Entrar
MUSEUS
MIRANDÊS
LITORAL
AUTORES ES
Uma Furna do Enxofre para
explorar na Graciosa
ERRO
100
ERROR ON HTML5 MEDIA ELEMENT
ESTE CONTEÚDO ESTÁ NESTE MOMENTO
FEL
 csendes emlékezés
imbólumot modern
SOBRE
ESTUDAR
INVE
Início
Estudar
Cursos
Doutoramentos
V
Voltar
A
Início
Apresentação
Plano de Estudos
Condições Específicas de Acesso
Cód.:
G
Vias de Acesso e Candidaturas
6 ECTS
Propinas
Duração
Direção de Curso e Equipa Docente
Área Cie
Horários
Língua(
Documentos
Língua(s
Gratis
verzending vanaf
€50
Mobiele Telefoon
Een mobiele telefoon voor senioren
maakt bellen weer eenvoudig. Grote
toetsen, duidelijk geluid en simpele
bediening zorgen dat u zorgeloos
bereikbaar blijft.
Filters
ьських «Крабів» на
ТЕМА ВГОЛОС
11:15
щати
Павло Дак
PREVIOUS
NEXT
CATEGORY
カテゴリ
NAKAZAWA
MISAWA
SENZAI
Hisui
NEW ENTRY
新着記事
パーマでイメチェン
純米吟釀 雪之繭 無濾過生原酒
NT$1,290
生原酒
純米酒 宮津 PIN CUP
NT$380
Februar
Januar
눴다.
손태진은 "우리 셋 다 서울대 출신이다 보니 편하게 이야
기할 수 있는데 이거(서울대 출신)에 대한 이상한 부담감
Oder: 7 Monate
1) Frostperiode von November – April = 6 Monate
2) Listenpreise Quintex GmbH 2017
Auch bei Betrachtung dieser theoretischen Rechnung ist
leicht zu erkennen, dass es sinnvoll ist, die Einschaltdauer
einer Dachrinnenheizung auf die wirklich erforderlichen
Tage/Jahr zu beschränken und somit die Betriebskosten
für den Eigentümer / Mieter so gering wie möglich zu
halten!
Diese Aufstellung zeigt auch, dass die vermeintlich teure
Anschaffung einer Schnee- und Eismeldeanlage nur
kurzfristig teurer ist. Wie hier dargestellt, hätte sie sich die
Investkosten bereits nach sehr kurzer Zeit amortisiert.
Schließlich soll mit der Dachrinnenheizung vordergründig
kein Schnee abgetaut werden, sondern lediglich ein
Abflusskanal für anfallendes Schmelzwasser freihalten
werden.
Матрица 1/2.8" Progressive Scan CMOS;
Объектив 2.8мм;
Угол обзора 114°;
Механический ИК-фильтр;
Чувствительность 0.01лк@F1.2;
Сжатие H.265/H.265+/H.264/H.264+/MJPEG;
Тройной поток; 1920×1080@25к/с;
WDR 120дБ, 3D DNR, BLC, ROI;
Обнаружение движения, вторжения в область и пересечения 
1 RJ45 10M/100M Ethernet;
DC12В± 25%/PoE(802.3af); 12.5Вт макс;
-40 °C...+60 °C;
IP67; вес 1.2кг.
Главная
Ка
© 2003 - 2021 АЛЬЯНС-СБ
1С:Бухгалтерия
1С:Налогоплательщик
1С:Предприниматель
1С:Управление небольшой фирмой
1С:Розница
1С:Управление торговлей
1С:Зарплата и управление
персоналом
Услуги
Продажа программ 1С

---+---

→ **Activity**
All records must be transcribed exactly, with none left out.

→ **Answer below**
Entrar
MUSEUS
MIRANDÊS
LITORAL
AUTORES ES
Uma Furna do Enxofre para
explorar na Graciosa
ERRO
100
ERROR ON HTML5 MEDIA ELEMENT
ESTE CONTEÚDO ESTÁ NESTE MOMENTO
FEL
 csendes emlékezés
imbólumot modern
SOBRE
ESTUDAR
INVE
Início
Estudar
Cursos
Doutoramentos
V
Voltar
A
Início
Apresentação
Plano de Estudos
Condições Específicas de Acesso
Cód.:
G
Vias de Acesso e Candidaturas
6 ECTS
Propinas
Duração
Direção de Curso e Equipa Docente
Área Cie
Horários
Língua(
Documentos
Língua(s
Gratis
verzending vanaf
€50
Mobiele Telefoon
Een mobiele telefoon voor senioren
maakt bellen weer eenvoudig. Grote
toetsen, duidelijk geluid en simpele
bediening zorgen dat u zorgeloos
bereikbaar blijft.
Filters
ьських «Крабів» на
ТЕМА ВГОЛОС
11:15
щати
Павло Дак
PREVIOUS
NEXT
CATEGORY
カテゴリ
NAKAZAWA
MISAWA
SENZAI
Hisui
NEW ENTRY
新着記事
パーマでイメチェン
純米吟釀 雪之繭 無濾過生原酒
NT$1,290
生原酒
純米酒 宮津 PIN CUP
NT$380
Februar
Januar
눴다.
손태진은 "우리 셋 다 서울대 출신이다 보니 편하게 이야
기할 수 있는데 이거(서울대 출신)에 대한 이상한 부담감
Oder: 7 Monate
1) Frostperiode von November – April = 6 Monate
2) Listenpreise Quintex GmbH 2017
Auch bei Betrachtung dieser theoretischen Rechnung ist
leicht zu erkennen, dass es sinnvoll ist, die Einschaltdauer
einer Dachrinnenheizung auf die wirklich erforderlichen
Tage/Jahr zu beschränken und somit die Betriebskosten
für den Eigentümer / Mieter so gering wie möglich zu
halten!
Diese Aufstellung zeigt auch, dass die vermeintlich teure
Anschaffung einer Schnee- und Eismeldeanlage nur
kurzfristig teurer ist. Wie hier dargestellt, hätte sie sich die
Investkosten bereits nach sehr kurzer Zeit amortisiert.
Schließlich soll mit der Dachrinnenheizung vordergründig
kein Schnee abgetaut werden, sondern lediglich ein
Abflusskanal für anfallendes Schmelzwasser freihalten
werden.
Матрица 1/2.8" Progressive Scan CMOS;
Объектив 2.8мм;
Угол обзора 114°;
Механический ИК-фильтр;
Чувствительность 0.01лк@F1.2;
Сжатие H.265/H.265+/H.264/H.264+/MJPEG;
Тройной поток; 1920×1080@25к/с;
WDR 120дБ, 3D DNR, BLC, ROI;
Обнаружение движения, вторжения в область и пересечения 
1 RJ45 10M/100M Ethernet;
DC12В± 25%/PoE(802.3af); 12.5Вт макс;
-40 °C...+60 °C;
IP67; вес 1.2кг.
Главная
Ка
© 2003 - 2021 АЛЬЯНС-СБ
1С:Бухгалтерия
1С:Налогоплательщик
1С:Предприниматель
1С:Управление небольшой фирмой
1С:Розница
1С:Управление торговлей
1С:Зарплата и управление
персоналом
Услуги
Продажа программ 1С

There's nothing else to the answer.